If you post character design, concept art or any kind of teaser of your project consistently, that kind of content do pick the interest. And they are bound to be excited when the comic is finally online.
The "already-established" comes from years of teasing the project, from what I've seen. (I'm talking purely about comic artist, not illustrator who transition to making comic)
On top of my head, there is 2 artists that I follow and I saw their audience growing as they were teasing their comics.
Koteri.Ink and Project Divider.
The first one recently took pre-order of the first volume. He was working on it since 2017 and finished it in January of this year. Looking back at his instagram, he talks about the project in 2016. His audience wasn't at 200K in 2016 but it grews this big because he kept teasing his world.

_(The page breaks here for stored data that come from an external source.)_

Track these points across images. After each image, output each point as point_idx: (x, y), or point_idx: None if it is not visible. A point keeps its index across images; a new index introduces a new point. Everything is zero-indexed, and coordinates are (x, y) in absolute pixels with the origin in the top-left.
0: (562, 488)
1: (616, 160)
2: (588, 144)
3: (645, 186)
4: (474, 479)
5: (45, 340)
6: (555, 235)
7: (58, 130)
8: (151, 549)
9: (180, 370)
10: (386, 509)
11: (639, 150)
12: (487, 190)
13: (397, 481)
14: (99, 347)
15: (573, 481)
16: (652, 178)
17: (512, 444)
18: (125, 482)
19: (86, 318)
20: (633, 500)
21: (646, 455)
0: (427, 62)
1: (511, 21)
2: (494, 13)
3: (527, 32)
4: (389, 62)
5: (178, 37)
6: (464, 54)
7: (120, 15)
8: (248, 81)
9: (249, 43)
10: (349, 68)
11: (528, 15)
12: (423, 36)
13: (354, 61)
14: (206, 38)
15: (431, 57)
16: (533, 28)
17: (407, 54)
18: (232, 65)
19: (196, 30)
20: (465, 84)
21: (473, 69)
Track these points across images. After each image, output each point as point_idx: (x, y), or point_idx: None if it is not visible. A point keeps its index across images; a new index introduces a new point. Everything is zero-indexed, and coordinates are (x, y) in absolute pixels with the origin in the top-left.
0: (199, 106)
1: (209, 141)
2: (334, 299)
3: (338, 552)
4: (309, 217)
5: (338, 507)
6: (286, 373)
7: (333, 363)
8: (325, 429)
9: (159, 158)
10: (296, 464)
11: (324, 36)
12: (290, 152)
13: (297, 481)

Project Divider followed the same pattern and he will drop the comic soon on Webtoons. And it will probably gather a good amount of attention.
Using comic to establish your identity as an artist from the start, it's definitely hard because even if it's free, people consume as a product, in most case they are not curious about the behind the scene, about the artist, if they don't like it, they move on.
It can be cold. A concept art feels different, it's you, practicing. People aren't as critical.
When you are new, there is no rush of publishing your comic right away. No real benefit (imo)
There is no pressure of trying to stay consistent or relevant.
You put the right amount of care, cut corners where it needs to etc.
The use of assets really stem from the need of keeping the weekly mark, specially if you don't have any buffer.
It becomes a necessity more than a creative decision. And that's when it gets tricky for me.
But that's the part of the business.
I definitely understand why artists would use those tools tho'.